И вдова услышала, как после удара по каменному очагу разбилась вдребезги скамейка, на которой сидел ее деверь.
— Успокойся! Какое мне до всего этого дело? — постарался утихомирить его метр Жак. — Тебе же известно, что не в моих правилах вмешиваться в семейные дела. Вернемся лучше к нашему вопросу. Так ты сказал…
— Я сказал: только не у моей невестки.
— Тогда нам следует устроить засаду в поле. Но где? Они наверняка придут разными дорогами.
— Да, но уйдут вместе. Чтобы вернуться домой, мэр выйдет на дорогу, ведущую в Нант, и пойдет по ней до самого Тьерсе.
— Хорошо, мы будем поджидать их на дороге в Нант, в растущем у дороги тростнике: мне не раз приходилось там делать засаду.
— Согласен, а где мы встретимся? Я уйду отсюда утром до рассвета, — сказал Жозеф.
— Хорошо, встретимся на развилке Раго в Машкульском лесу, — сказал хозяин братьев-кроликов.

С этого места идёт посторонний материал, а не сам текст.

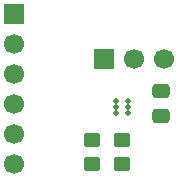
<source format=gbr>
%TF.GenerationSoftware,KiCad,Pcbnew,9.0.6-9.0.6~ubuntu24.04.1*%
%TF.CreationDate,2026-01-18T16:07:11-03:00*%
%TF.ProjectId,cotti_temp_humid_sensor,636f7474-695f-4746-956d-705f68756d69,0.0*%
%TF.SameCoordinates,Original*%
%TF.FileFunction,Soldermask,Top*%
%TF.FilePolarity,Negative*%
%FSLAX46Y46*%
G04 Gerber Fmt 4.6, Leading zero omitted, Abs format (unit mm)*
G04 Created by KiCad (PCBNEW 9.0.6-9.0.6~ubuntu24.04.1) date 2026-01-18 16:07:11*
%MOMM*%
%LPD*%
G01*
G04 APERTURE LIST*
G04 Aperture macros list*
%AMRoundRect*
0 Rectangle with rounded corners*
0 $1 Rounding radius*
0 $2 $3 $4 $5 $6 $7 $8 $9 X,Y pos of 4 corners*
0 Add a 4 corners polygon primitive as box body*
4,1,4,$2,$3,$4,$5,$6,$7,$8,$9,$2,$3,0*
0 Add four circle primitives for the rounded corners*
1,1,$1+$1,$2,$3*
1,1,$1+$1,$4,$5*
1,1,$1+$1,$6,$7*
1,1,$1+$1,$8,$9*
0 Add four rect primitives between the rounded corners*
20,1,$1+$1,$2,$3,$4,$5,0*
20,1,$1+$1,$4,$5,$6,$7,0*
20,1,$1+$1,$6,$7,$8,$9,0*
20,1,$1+$1,$8,$9,$2,$3,0*%
G04 Aperture macros list end*
%ADD10C,1.700000*%
%ADD11R,1.700000X1.700000*%
%ADD12C,0.464000*%
%ADD13RoundRect,0.250000X0.450000X-0.350000X0.450000X0.350000X-0.450000X0.350000X-0.450000X-0.350000X0*%
%ADD14RoundRect,0.250000X0.475000X-0.337500X0.475000X0.337500X-0.475000X0.337500X-0.475000X-0.337500X0*%
G04 APERTURE END LIST*
D10*
%TO.C,JP1*%
X143510000Y-91440000D03*
X140970000Y-91440000D03*
D11*
X138430000Y-91440000D03*
%TD*%
D12*
%TO.C,U1*%
X140454000Y-96004000D03*
X139454000Y-96004000D03*
X140454000Y-95504000D03*
X139454000Y-95504000D03*
X140454000Y-95004000D03*
X139454000Y-95004000D03*
%TD*%
D13*
%TO.C,R2*%
X139954000Y-100314000D03*
X139954000Y-98314000D03*
%TD*%
%TO.C,R1*%
X137414000Y-100314000D03*
X137414000Y-98314000D03*
%TD*%
D11*
%TO.C,J1*%
X130810000Y-87630000D03*
D10*
X130810000Y-90170000D03*
X130810000Y-92710000D03*
X130810000Y-95250000D03*
X130810000Y-97790000D03*
X130810000Y-100330000D03*
%TD*%
D14*
%TO.C,C1*%
X143256000Y-96287500D03*
X143256000Y-94212500D03*
%TD*%
M02*

</source>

Жозеф согласился и пообещал прийти; вдова услышала, как он предложил метру Жаку заночевать у него, однако шуан, у которого по всем окрестным лесам были нарыты землянки, считал эти скромные убежища лучшими домами в мире, если не по удобству, то по соображениям безопасности.
С его уходом на половине Жозефа Пико все стихло.
Спустившись в коровник, Марианна увидела, что Жан Ул-лье крепко спит. Она не хотела его будить; ночь уже давно наступила, и было самое время возвращаться в Сен-Фильбер.